WHAT? I couldn’t believe what I’d heard. You’re going to cut off my dog’s ears?? I know I went pale, and I remember sinking into that chair they keep there for clients, when they explain that the cost of the procedure your pet needs is roughly about equal to two months’ salary.

“You want to cut off my dog’s ears??” I finally stammered.

“Sure. It’s not a big deal,” she said, with that brash Israeli confidence. “We just cut the ears off, and then the air can get in there.”

It was getting worse and worse. I was trying to picture my poor sweet Cocker Spaniel without ears. It didn’t take me more than another second to say, “Oh, no. We’re not cutting off his ears!”

“Look, it’s nothing,” she insisted. “He’s under anesthetic, and we just go in and scrape them out.”

“Wait a minute – what are you saying? You scrape out the ears?”

As it turned out – to my enormous relief – she was recommending some procedure whereby they surgically cleaned out the ears and straightened some of the ear canals. Simplistically speaking, she was confusing the words “out” and “off” – she meant, we “clean out” the ears, not that they “cut them off”.

Whew. She had me going there for a minute. “What did I say?” she finally asked. I was still shaking, but I tried to explain the difference. Not until I got home was I able to laugh about it.

Another funny one happened just the other day. I was interviewing a woman who’d started her own manufacturing company and was now selling her product – designer tote bags for babies – all around the world. She was explaining how she got her first New York contract.
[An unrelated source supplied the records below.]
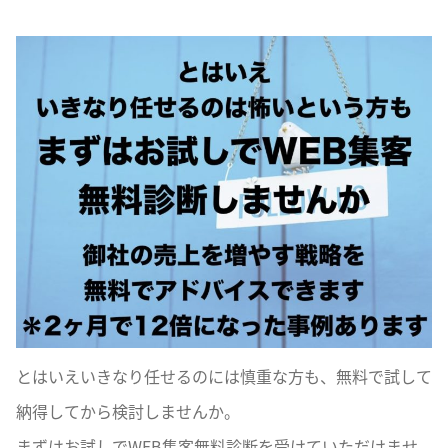
とはいえいきなり任せるのには慎重な方も、無料で試して
納得してから検討しませんか。
まずはお試しでWEB集客無料診断を受けていただけませ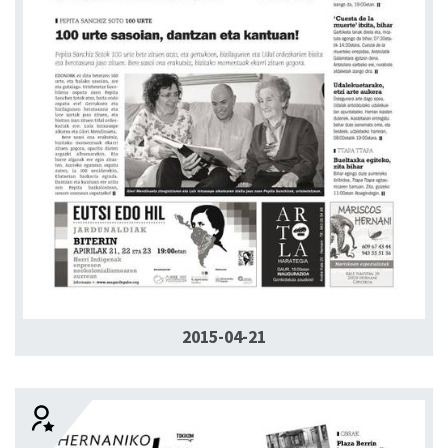
2015-04-21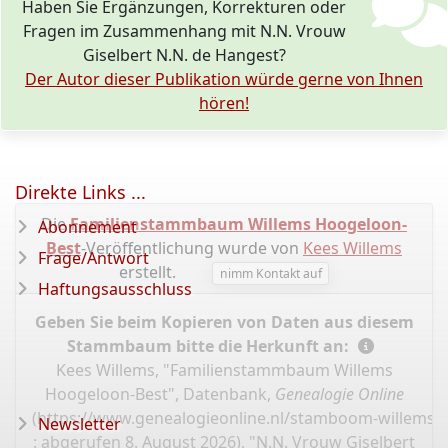
Haben Sie Ergänzungen, Korrekturen oder
Fragen im Zusammenhang mit N.N. Vrouw
Giselbert N.N. de Hangest?
Der Autor dieser Publikation würde gerne von Ihnen
hören!
Direkte Links ...
Die
Familienstammbaum Willems Hoogeloon-
Abonnement
Best
-Veröffentlichung wurde von
Kees Willems
Frage/Antwort
erstellt.
nimm Kontakt auf
Haftungsausschluss
Geben Sie beim Kopieren von Daten aus diesem
Stammbaum bitte die Herkunft an:
Kees Willems, "Familienstammbaum Willems
Hoogeloon-Best", Datenbank,
Genealogie Online
(
https://www.genealogieonline.nl/stamboom-willems-
Newsletter
: abgerufen 8. August 2026), "N.N. Vrouw Giselbert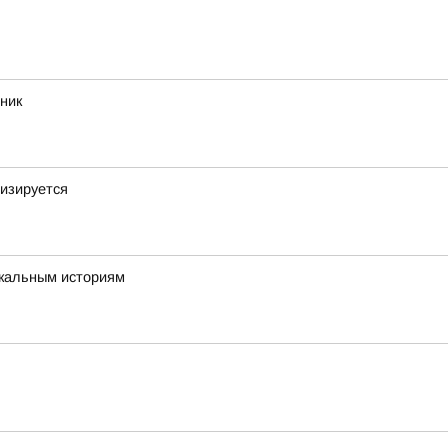
ник
изируется
икальным историям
“I went overboard to see the president of the company,” she said, while my mind raced to wonder what, exactly, she might have done that would constitute “going overboard” to get an appointment with someone.
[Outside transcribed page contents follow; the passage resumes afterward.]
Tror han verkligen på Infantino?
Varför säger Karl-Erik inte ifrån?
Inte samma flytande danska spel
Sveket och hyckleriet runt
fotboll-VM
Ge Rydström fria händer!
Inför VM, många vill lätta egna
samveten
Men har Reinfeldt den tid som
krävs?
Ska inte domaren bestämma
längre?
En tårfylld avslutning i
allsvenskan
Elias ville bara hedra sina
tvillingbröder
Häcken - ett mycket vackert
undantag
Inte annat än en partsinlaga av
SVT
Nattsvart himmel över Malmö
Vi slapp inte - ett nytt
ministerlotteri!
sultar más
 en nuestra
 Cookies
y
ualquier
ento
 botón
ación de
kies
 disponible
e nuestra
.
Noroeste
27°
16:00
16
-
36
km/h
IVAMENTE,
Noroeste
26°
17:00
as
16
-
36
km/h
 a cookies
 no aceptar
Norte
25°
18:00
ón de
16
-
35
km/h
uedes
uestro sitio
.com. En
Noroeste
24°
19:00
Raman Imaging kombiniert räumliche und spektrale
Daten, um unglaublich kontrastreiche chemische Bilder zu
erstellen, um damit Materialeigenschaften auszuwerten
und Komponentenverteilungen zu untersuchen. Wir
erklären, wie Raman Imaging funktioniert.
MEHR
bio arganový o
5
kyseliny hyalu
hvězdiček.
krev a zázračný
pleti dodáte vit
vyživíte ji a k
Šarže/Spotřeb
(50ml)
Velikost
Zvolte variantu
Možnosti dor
She didn’t specify what it was, but later on, a pattern emerged. “Now every time I go overboard, I make it a point to see one new executive, someone else I think might be interested,” she said. Then again, “Overboard, they don’t have anything like this at all.”

By then I was starting to get it: she was confusing “overboard” with “overseas”.




That’s better. I was biting my tongue to keep from laughing out loud – of course I was picturing a well-dressed female executive taking a dive off the side of a passenger ship.

One good thing about living in a country where just about everyone is either an immigrant or the child of an immigrant is that we all fracture everybody else’s language. The only thing you can do is laugh.